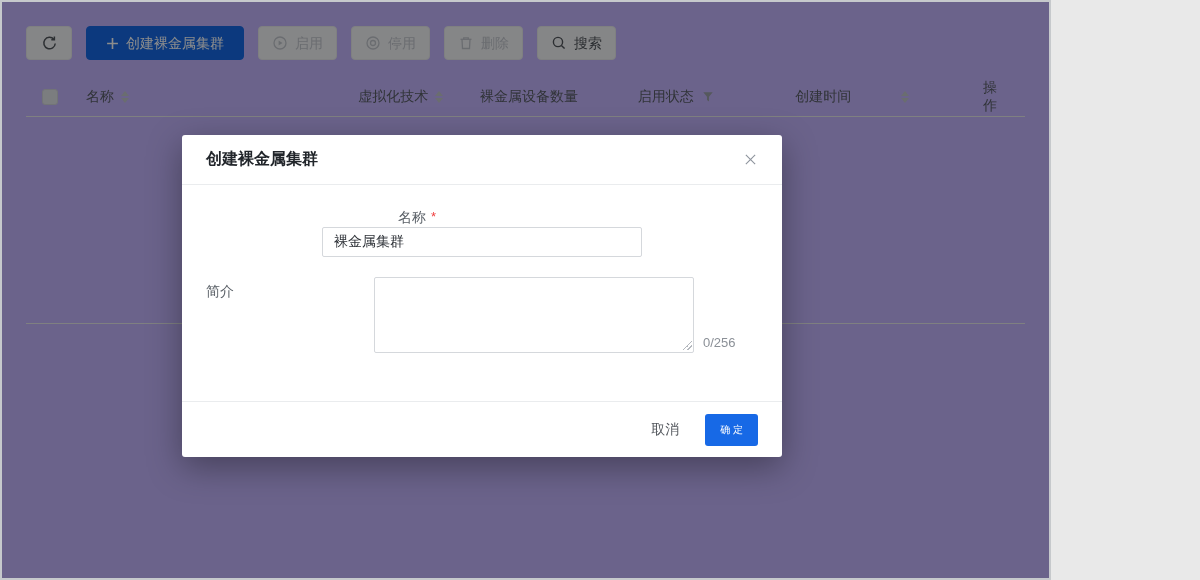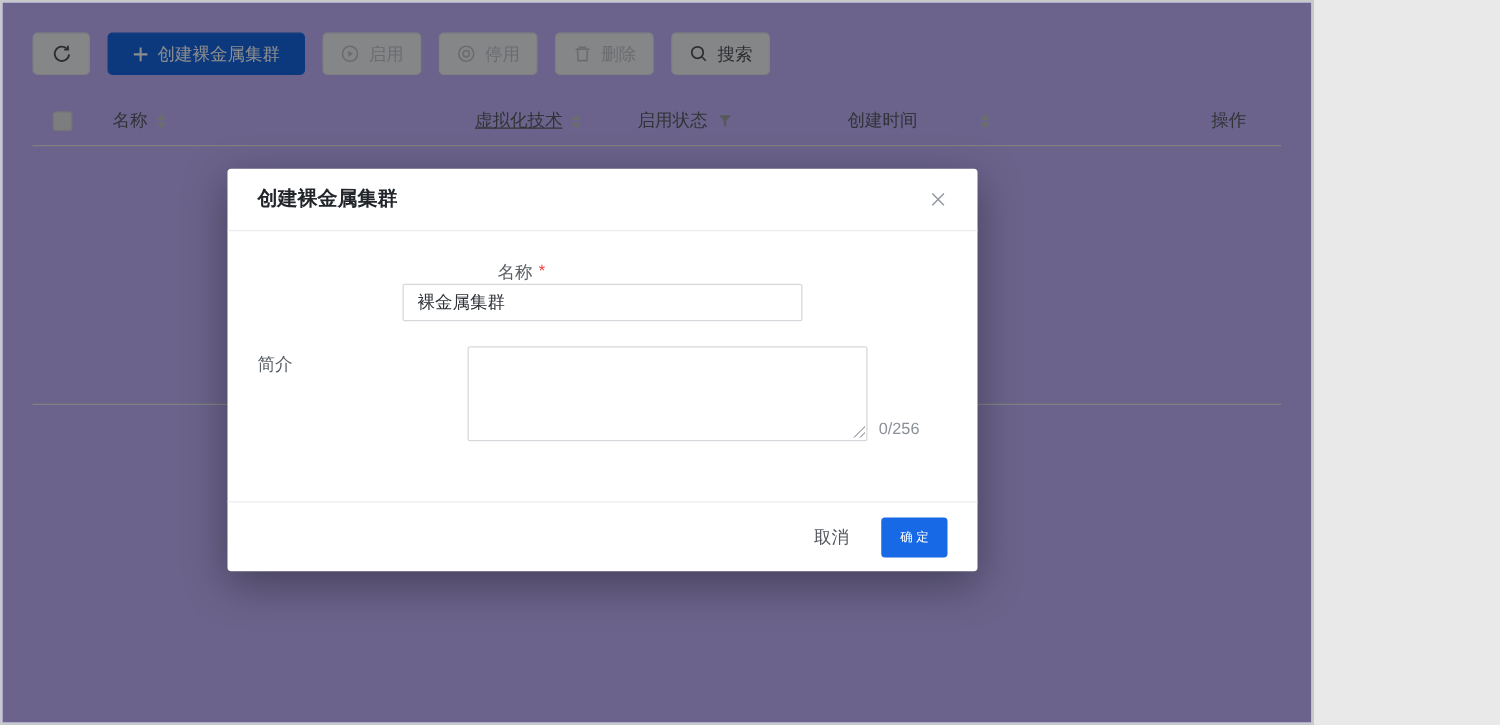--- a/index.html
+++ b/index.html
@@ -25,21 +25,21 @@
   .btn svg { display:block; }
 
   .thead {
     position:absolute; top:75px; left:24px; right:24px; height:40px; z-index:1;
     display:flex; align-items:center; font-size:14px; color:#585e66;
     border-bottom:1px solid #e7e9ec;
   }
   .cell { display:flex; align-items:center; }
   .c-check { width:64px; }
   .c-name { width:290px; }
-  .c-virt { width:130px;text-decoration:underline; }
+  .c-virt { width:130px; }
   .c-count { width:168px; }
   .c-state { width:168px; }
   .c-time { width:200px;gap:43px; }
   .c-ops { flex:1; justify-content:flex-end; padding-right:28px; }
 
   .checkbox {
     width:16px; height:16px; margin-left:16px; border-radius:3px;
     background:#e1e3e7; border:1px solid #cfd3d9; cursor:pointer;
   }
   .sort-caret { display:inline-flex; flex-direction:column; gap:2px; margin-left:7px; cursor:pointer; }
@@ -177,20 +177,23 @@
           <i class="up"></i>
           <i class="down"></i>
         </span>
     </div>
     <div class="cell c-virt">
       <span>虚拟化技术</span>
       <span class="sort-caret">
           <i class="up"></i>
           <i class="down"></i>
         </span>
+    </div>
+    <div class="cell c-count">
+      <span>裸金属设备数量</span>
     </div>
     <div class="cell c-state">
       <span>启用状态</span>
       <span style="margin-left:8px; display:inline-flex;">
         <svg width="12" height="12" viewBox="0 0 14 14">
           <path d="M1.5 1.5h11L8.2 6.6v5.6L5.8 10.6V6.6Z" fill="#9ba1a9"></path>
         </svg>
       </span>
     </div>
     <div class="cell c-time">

◆ ◆ ◆ ◆

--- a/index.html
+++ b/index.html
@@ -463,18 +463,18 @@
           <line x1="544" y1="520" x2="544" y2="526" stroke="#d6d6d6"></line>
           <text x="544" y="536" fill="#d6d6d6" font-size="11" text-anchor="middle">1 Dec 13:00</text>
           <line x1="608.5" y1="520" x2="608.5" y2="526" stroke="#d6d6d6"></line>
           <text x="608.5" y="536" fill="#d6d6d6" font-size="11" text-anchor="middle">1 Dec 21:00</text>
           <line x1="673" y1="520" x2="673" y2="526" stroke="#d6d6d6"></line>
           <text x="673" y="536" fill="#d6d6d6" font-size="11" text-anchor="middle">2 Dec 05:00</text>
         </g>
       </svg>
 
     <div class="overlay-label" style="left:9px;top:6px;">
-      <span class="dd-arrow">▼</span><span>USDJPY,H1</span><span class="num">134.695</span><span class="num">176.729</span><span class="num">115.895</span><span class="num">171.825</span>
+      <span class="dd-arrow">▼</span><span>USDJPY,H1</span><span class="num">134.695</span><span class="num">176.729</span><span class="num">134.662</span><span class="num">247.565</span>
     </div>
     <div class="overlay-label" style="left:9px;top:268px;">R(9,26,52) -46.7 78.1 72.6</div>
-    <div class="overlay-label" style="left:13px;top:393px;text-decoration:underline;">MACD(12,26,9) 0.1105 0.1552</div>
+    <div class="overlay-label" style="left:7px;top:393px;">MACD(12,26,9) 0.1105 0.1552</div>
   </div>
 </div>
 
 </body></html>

◆ ◆ ◆ ◆

WHAT YOU HAVE TO DO:
For each line in the entries that contains the string "middle", make a copy.

YOUR SOLUTION:
           <text x="544" y="536" fill="#d6d6d6" font-size="11" text-anchor="middle">1 Dec 13:00</text>
           <text x="608.5" y="536" fill="#d6d6d6" font-size="11" text-anchor="middle">1 Dec 21:00</text>
           <text x="673" y="536" fill="#d6d6d6" font-size="11" text-anchor="middle">2 Dec 05:00</text>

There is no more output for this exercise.